| Jets took to skies { August 29 2002 } Original Source Link: (May no longer be active) http://news.bbc.co.uk/2/hi/americas/2222205.stmhttp://news.bbc.co.uk/2/hi/americas/2222205.stm
Thursday, 29 August, 2002, 21:09 GMT 22:09 UK US considered 'suicide jet missions'
US Air Force commanders considered crashing fighter jets into hijacked planes on 11 September because of a lack of armed planes, a BBC investigation reveals.
In the immediate aftermath of the terror attacks US fighter planes took to the skies to defend America from any further attacks.
Their mission was to protect President George W Bush and to intercept any hijacked aircraft heading to other targets in the US.
But, as a new BBC programme Clear The Skies reveals, the threat of an attack from within America had been considered so small that the entire US mainland was being defended by only 14 planes.
As a result unarmed planes were diverted from training missions in a desperate bid to increase the number of fighter planes patrolling American airspace.
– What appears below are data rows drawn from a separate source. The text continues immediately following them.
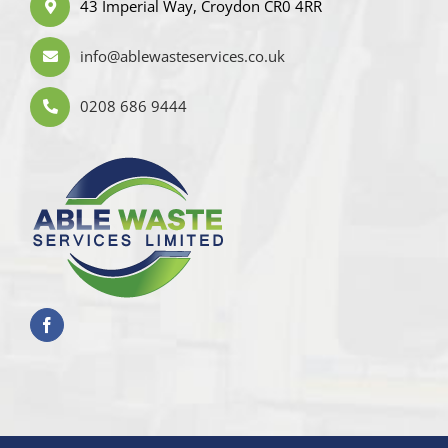
43 Imperial Way, Croydon CR0 4RR
info@ablewasteservices.co.uk
0208 686 9444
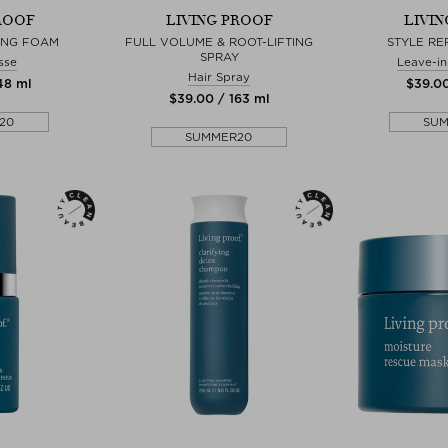
ROOF
LIVING PROOF
LIVI
ING FOAM
FULL VOLUME & ROOT-LIFTING
STYLE RE
SPRAY
sse
Leave-in
Hair Spray
148 ml
$‌39.0
$‌39.00 / 163 ml
20
SU
SUMMER20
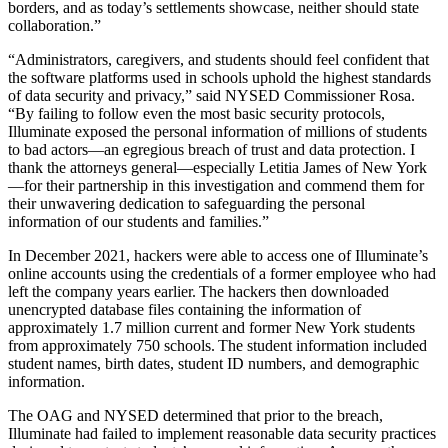
borders, and as today’s settlements showcase, neither should state
collaboration.”
“Administrators, caregivers, and students should feel confident that
the software platforms used in schools uphold the highest standards
of data security and privacy,” said NYSED Commissioner Rosa.
“By failing to follow even the most basic security protocols,
Illuminate exposed the personal information of millions of students
to bad actors—an egregious breach of trust and data protection. I
thank the attorneys general—especially Letitia James of New York
—for their partnership in this investigation and commend them for
their unwavering dedication to safeguarding the personal
information of our students and families.”
In December 2021, hackers were able to access one of Illuminate’s
online accounts using the credentials of a former employee who had
left the company years earlier. The hackers then downloaded
unencrypted database files containing the information of
approximately 1.7 million current and former New York students
from approximately 750 schools. The student information included
student names, birth dates, student ID numbers, and demographic
information.
The OAG and NYSED determined that prior to the breach,
Illuminate had failed to implement reasonable data security practices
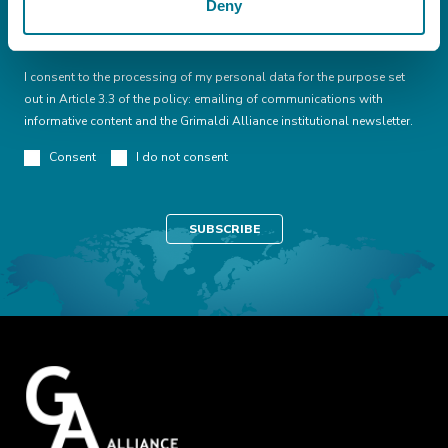
Deny
I declare that I have read this
conditions
I consent to the processing of my personal data for the purpose set
out in Article 3.3 of the policy: emailing of communications with
informative content and the Grimaldi Alliance institutional newsletter.
Consent
I do not consent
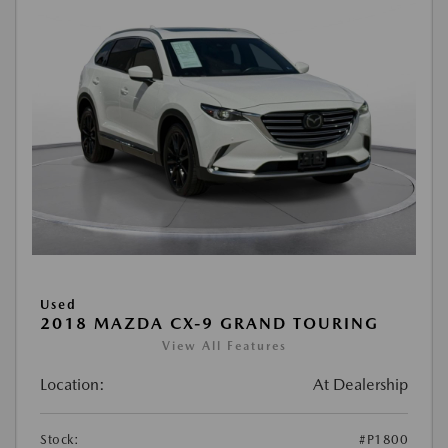
Used
2018 MAZDA CX-9 GRAND TOURING
View All Features
Location:
At Dealership
Stock:
#P1800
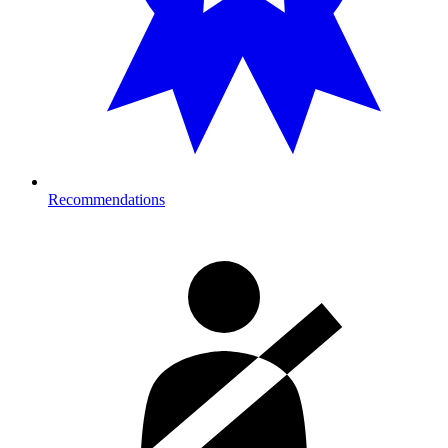
Recommendations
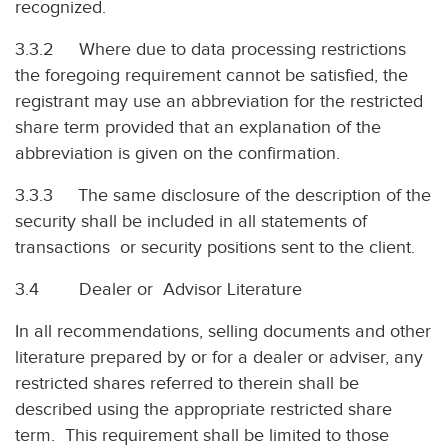
recognized.
3.3.2 Where due to data processing restrictions
the foregoing requirement cannot be satisfied, the
registrant may use an abbreviation for the restricted
share term provided that an explanation of the
abbreviation is given on the confirmation.
3.3.3 The same disclosure of the description of the
security shall be included in all statements of
transactions or security positions sent to the client.
3.4 Dealer or Advisor Literature
In all recommendations, selling documents and other
literature prepared by or for a dealer or adviser, any
restricted shares referred to therein shall be
described using the appropriate restricted share
term. This requirement shall be limited to those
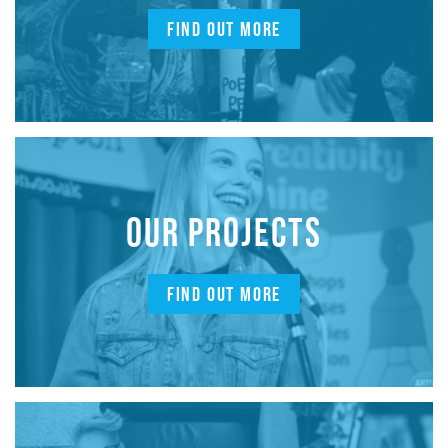
FIND OUT MORE
OUR PROJECTS
FIND OUT MORE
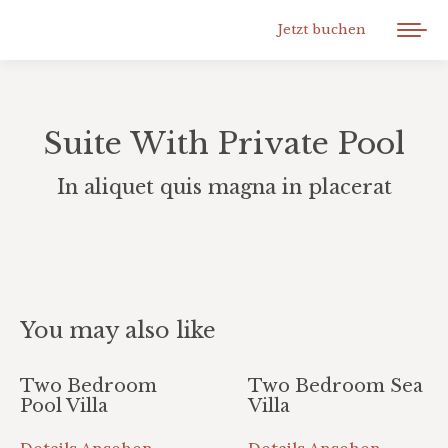
Jetzt buchen
Suite With Private Pool
In aliquet quis magna in placerat
You may also like
Two Bedroom
Two Bedroom Sea
Pool Villa
Villa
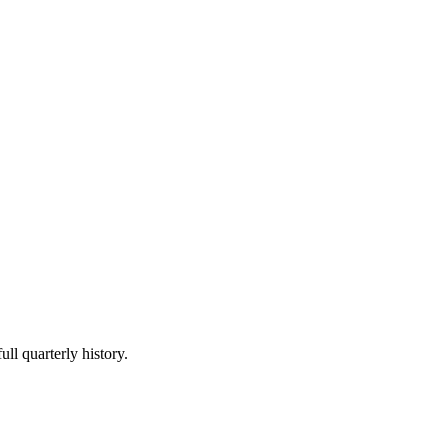
ull quarterly history.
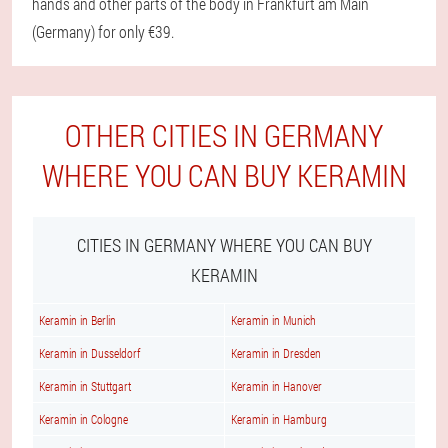
hands and other parts of the body in Frankfurt am Main
(Germany) for only €39.
OTHER CITIES IN GERMANY
WHERE YOU CAN BUY KERAMIN
CITIES IN GERMANY WHERE YOU CAN BUY
KERAMIN
Keramin in Berlin
Keramin in Munich
Keramin in Dusseldorf
Keramin in Dresden
Keramin in Stuttgart
Keramin in Hanover
Keramin in Cologne
Keramin in Hamburg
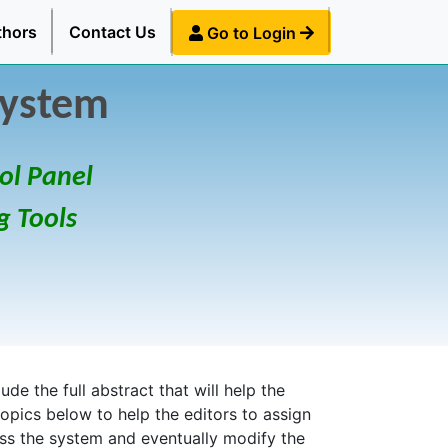
thors
Contact Us
Go to Login
System
ol Panel
g Tools
de the full abstract that will help the
topics below to help the editors to assign
ess the system and eventually modify the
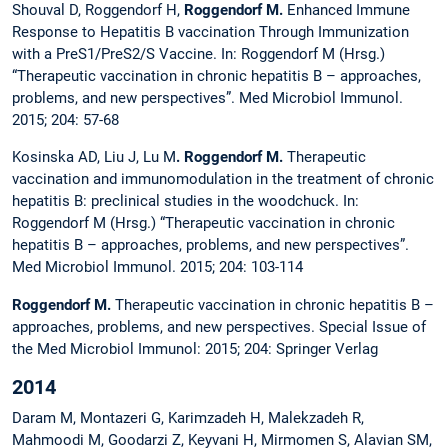
Shouval D, Roggendorf H,
Roggendorf M.
Enhanced Immune
Response to Hepatitis B vaccination Through Immunization
with a PreS1/PreS2/S Vaccine. In: Roggendorf M (Hrsg.)
“Therapeutic vaccination in chronic hepatitis B – approaches,
problems, and new perspectives”. Med Microbiol Immunol.
2015; 204: 57-68
Kosinska AD, Liu J, Lu M
. Roggendorf M.
Therapeutic
vaccination and immunomodulation in the treatment of chronic
hepatitis B: preclinical studies in the woodchuck. In:
Roggendorf M (Hrsg.) “Therapeutic vaccination in chronic
hepatitis B – approaches, problems, and new perspectives”.
Med Microbiol Immunol. 2015; 204: 103-114
Roggendorf M.
Therapeutic vaccination in chronic hepatitis B –
approaches, problems, and new perspectives. Special Issue of
the Med Microbiol Immunol: 2015; 204: Springer Verlag
2014
Daram M, Montazeri G, Karimzadeh H, Malekzadeh R,
Mahmoodi M, Goodarzi Z, Keyvani H, Mirmomen S, Alavian SM,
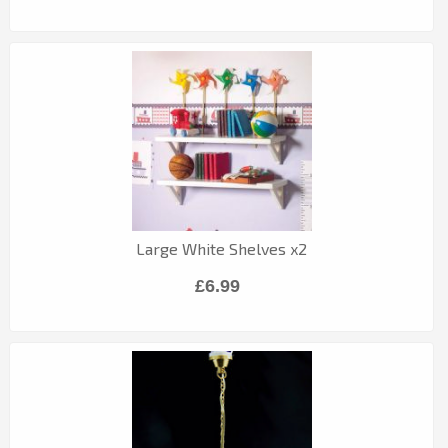
Large White Shelves x2
£6.99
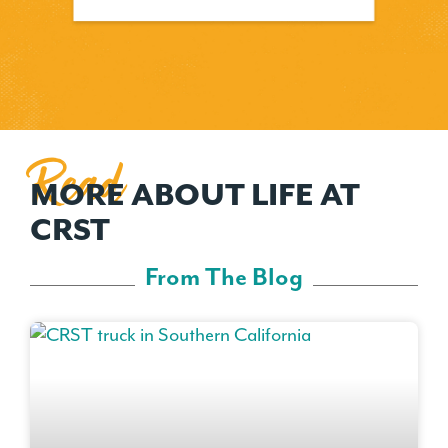
Read
MORE ABOUT LIFE AT
CRST
From The Blog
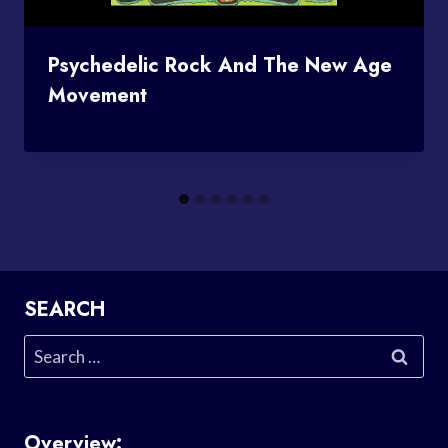
Psychedelic Rock And The New Age
Movement
SEARCH
Search
for:
Overview:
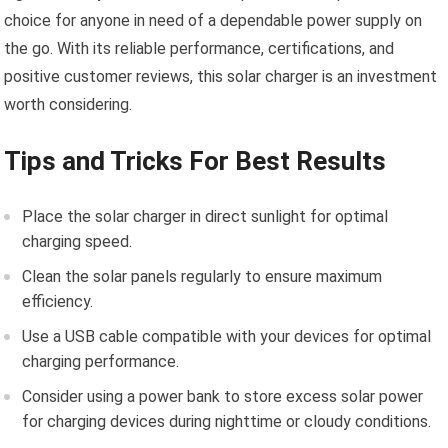
choice for anyone in need of a dependable power supply on
the go. With its reliable performance, certifications, and
positive customer reviews, this solar charger is an investment
worth considering.
Tips and Tricks For Best Results
Place the solar charger in direct sunlight for optimal
charging speed.
Clean the solar panels regularly to ensure maximum
efficiency.
Use a USB cable compatible with your devices for optimal
charging performance.
Consider using a power bank to store excess solar power
for charging devices during nighttime or cloudy conditions.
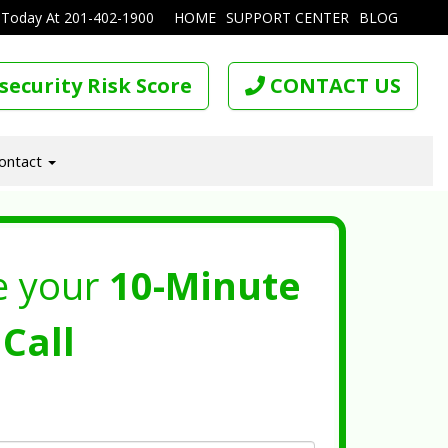
 Today At
201-402-1900
HOME
SUPPORT CENTER
BLOG
security Risk Score
CONTACT US
ontact
e your
10-Minute
Call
Colonel Robert Marr was Commander of the North East Defence Sector and remembers the words that came over the secure phone "we will take lives in the air to preserve lives on the ground".
US military unprepared
However, at the time of the attacks the US had just four fighter pilots on alert covering the north eastern United States.
US pilots were forced to take to the skies without any weapons and might have had to deliberately crash into a hijacked plane to prevent casualties on the ground.
"I had determined, of course, that with only four aircraft we cannot defend the whole north eastern United States," he said.
"Some of them would have just gotten in the air possibly without any armament onboard.
"If you had to stop an aircraft sometimes the only way to stop an aircraft is with your own aircraft if you don't have any weapons.
"It was very possible that they [the pilots] would have been asked to give their lives themselves to try to prevent further attacks if need be."
Colonel Marr said: "That was the sense of frustration, of I don't have the forces available to do anything about this, we've got everything up that we can get up and still can't do anything."
Two of the pilots patrolling north east America told the programme how they struggled to get to New York as fast as possible after the first plane had hit the World Trade Center.
Pilots "Duff" and "Nasty" recalled they were only minutes away when the second plane hit the towers.
Pilot Duff said: "For a long time I wondered what would have happened if we had been scrambled in time.
"We've been over the flight a thousand times in our minds and I don't know what we could have done to get there any quicker."
-------------------------------------------------------------------------------- Clear the Skies - presented by the BBC's special correspondent Gavin Hewitt - was broadcast on BBC Two on 1 September.